# [REQUIRED WORK]
Among the lines below, list those containing the string "into".

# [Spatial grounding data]
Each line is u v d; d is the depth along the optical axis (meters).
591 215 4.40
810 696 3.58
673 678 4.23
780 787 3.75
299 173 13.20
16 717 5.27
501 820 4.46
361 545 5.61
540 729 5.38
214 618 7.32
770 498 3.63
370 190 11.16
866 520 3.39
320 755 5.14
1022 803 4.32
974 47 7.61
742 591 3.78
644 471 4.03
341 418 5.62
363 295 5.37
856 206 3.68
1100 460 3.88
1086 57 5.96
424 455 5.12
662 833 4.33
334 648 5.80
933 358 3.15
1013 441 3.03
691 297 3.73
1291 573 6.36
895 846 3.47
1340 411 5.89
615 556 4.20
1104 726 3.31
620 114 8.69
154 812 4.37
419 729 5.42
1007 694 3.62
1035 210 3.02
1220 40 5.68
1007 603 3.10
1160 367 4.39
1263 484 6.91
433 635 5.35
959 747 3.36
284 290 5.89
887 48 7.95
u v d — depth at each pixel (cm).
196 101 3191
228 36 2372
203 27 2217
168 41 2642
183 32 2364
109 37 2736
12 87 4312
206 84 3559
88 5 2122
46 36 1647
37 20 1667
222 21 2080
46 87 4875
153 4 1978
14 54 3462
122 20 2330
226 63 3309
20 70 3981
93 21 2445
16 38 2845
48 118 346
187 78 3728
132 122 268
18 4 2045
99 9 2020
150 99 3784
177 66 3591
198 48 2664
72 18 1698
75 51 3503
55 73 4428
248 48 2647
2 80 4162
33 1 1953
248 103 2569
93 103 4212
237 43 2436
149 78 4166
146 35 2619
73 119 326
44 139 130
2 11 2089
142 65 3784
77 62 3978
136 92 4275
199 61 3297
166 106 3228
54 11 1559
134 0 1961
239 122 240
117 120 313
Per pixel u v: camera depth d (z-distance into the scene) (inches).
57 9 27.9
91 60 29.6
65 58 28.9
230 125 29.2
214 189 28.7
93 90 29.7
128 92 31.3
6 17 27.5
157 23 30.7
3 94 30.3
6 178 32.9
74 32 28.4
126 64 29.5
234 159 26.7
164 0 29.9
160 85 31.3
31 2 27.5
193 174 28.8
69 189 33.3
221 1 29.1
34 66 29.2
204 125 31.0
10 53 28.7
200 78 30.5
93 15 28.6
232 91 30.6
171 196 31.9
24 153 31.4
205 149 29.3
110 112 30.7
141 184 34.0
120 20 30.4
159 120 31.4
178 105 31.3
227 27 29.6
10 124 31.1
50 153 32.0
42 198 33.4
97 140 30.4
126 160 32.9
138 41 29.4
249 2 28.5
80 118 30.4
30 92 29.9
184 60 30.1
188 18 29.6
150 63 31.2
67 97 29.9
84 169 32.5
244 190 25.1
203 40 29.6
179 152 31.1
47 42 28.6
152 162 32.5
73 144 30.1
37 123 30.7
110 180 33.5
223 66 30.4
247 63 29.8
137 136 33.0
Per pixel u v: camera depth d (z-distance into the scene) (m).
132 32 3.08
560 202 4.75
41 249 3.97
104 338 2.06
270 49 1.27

# [EXPECTED ANSWER]
Per pixel u v: camera depth d (z-distance into the scene) (inches).
Per pixel u v: camera depth d (z-distance into the scene) (m).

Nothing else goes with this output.